Mugabe later apologised to the war veterans and pledged to make amends, but went on to accuse Mutsvangwa of organising the meeting without consulting him as the war veterans patron or any one of the security ministers.
It, however, later emerged the three security ministers had been briefed about the meeting.
Yesterday, war veterans’ secretary-general Victor Matemadanda said they had been given the green light to hold their meeting, which was aborted a fortnight ago.
He said the meeting would be held at the City Sports Centre on Thursday.
Matemadanda said the agenda of the meeting would include the need to incorporate war veterans and the military as special advisers to the Zanu PF politburo to “re-direct the party back to its original ideology”.
“We would want the party to have a military commission of some sort that will be advising the party leadership on decisions that they make. This is one of the things that we are going to be discussing at the meeting,” he said.
“It’s unfortunate that when we wanted to discuss some of these things, some among us thought we were doing something diabolic or they were afraid of their diabolic activities. We want to discuss how we can rejuvenate the party and take it back to its ethos of the liberation struggle.
“It is allowed in Zanu PF to criticise each other constructively and come up with solutions. It is also Zanu PF policy that, among us, our contradictions should be managed to a level that they don’t create enmity among comrades.

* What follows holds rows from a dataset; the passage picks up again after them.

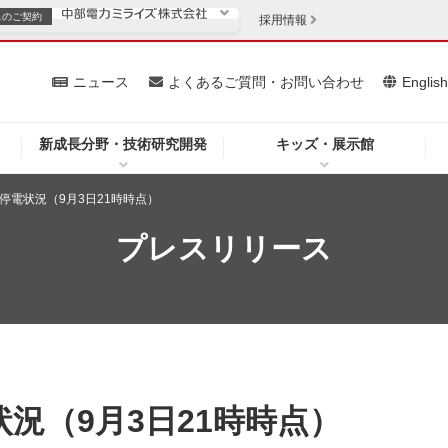
スの
ご契約
採用情報
いて
ニュース
よくあるご質問・お問い合わせ
Englis
新成長分野・技術研究開発
キッズ・展示館
お客さま
安定供給
法人のお客さま
停電状況（9月3日21時時点）
・低コスト化
企業情報
プレスリリース
を開きます）
（新しいウィンドウを開きます）
質問・お問い合わせ
況（9月3日21時時点）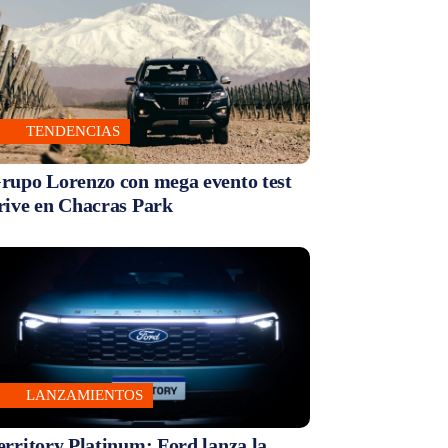
TENDENCIAS
rupo Lorenzo con mega evento test
rive en Chacras Park
LANZAMIENTOS
erritory Platinum: Ford lanza la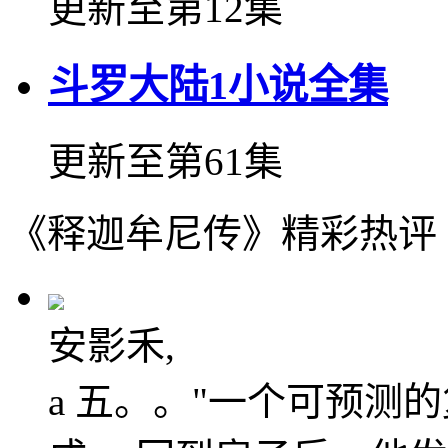
更新至第12集
斗罗大陆1小说全集
更新至第61集
《释迦牟尼传》精彩热评
安影禾,
a 五。。"一个可预测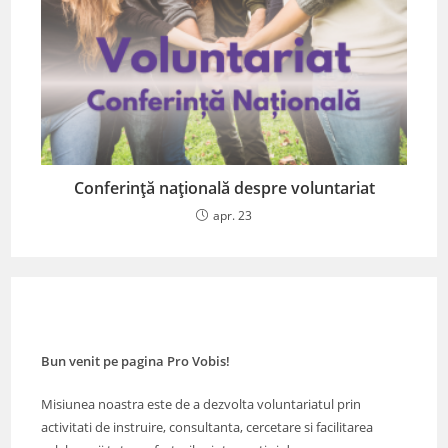
Conferință națională despre voluntariat
apr. 23
Bun venit pe pagina Pro Vobis!
Misiunea noastra este de a dezvolta voluntariatul prin
activitati de instruire, consultanta, cercetare si facilitarea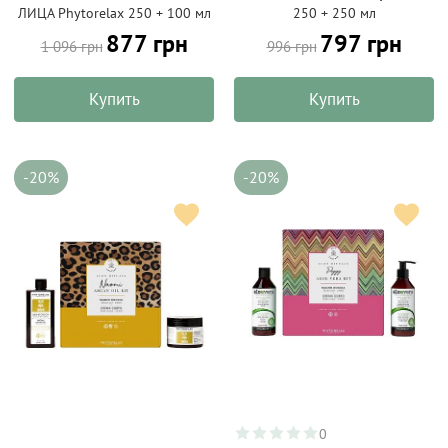
ЛИЦА Phytorelax 250 + 100 мл
250 + 250 мл
877 грн
797 грн
1 096 грн
996 грн
Купить
Купить
-20%
-20%
0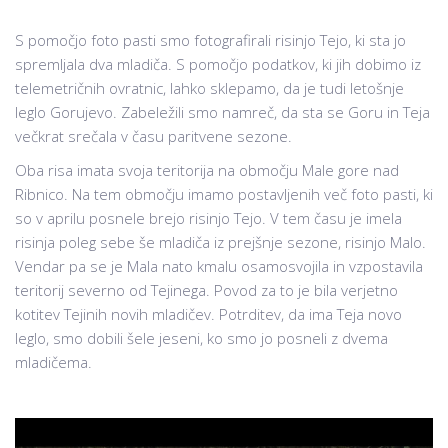
S pomočjo foto pasti smo fotografirali risinjo Tejo, ki sta jo
spremljala dva mladiča. S pomočjo podatkov, ki jih dobimo iz
telemetričnih ovratnic, lahko sklepamo, da je tudi letošnje
leglo Gorujevo. Zabeležili smo namreč, da sta se Goru in Teja
večkrat srečala v času paritvene sezone.
Oba risa imata svoja teritorija na območju Male gore nad
Ribnico. Na tem območju imamo postavljenih več foto pasti, ki
so v aprilu posnele brejo risinjo Tejo. V tem času je imela
risinja poleg sebe še mladiča iz prejšnje sezone, risinjo Malo.
Vendar pa se je Mala nato kmalu osamosvojila in vzpostavila
teritorij severno od Tejinega. Povod za to je bila verjetno
kotitev Tejinih novih mladičev. Potrditev, da ima Teja novo
leglo, smo dobili šele jeseni, ko smo jo posneli z dvema
mladičema.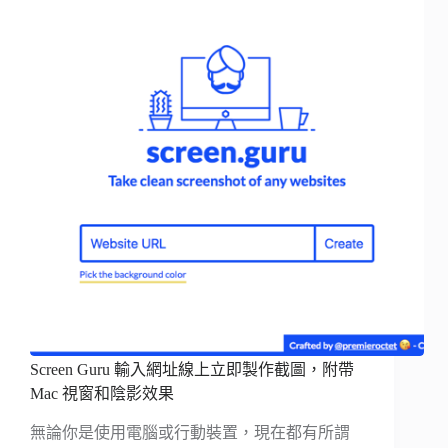
Screen Guru 輸入網址線上立即製作截圖，附帶
Mac 視窗和陰影效果
無論你是使用電腦或行動裝置，現在都有所謂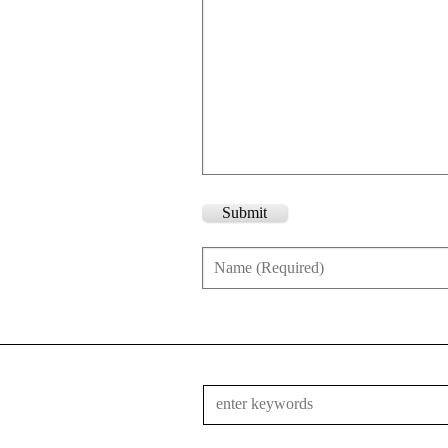
Submit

But what we (are) saying today is just the opposite and this is what we want comrades to come and discuss freely and recommend to the party on what should be done freely.”
Meanwhile, on Saturday, some of Mugabe’s fellow detainees could not contain their emotions when they reconnected with him after more than four decades.
Mugabe was arrested in 1964 and spent the next 10 years in various detention camps and prisons such as Sikombela (Gokwe), Khami (Bulawayo) and Gonakudzingwa (Gonarezhou National Park).
A surprised Mugabe hugged and greeted his ex-prison mates amid slogans from war veterans saluting the President.
In an interview yesterday, the former inmates’ co-ordinator, Raymond Mazorodze, said he was already in Harare to strengthen the reunification with Mugabe.
“I am at the Zanu PF headquarters to deal with that issue and I cannot divulge what we are discussing,” he said.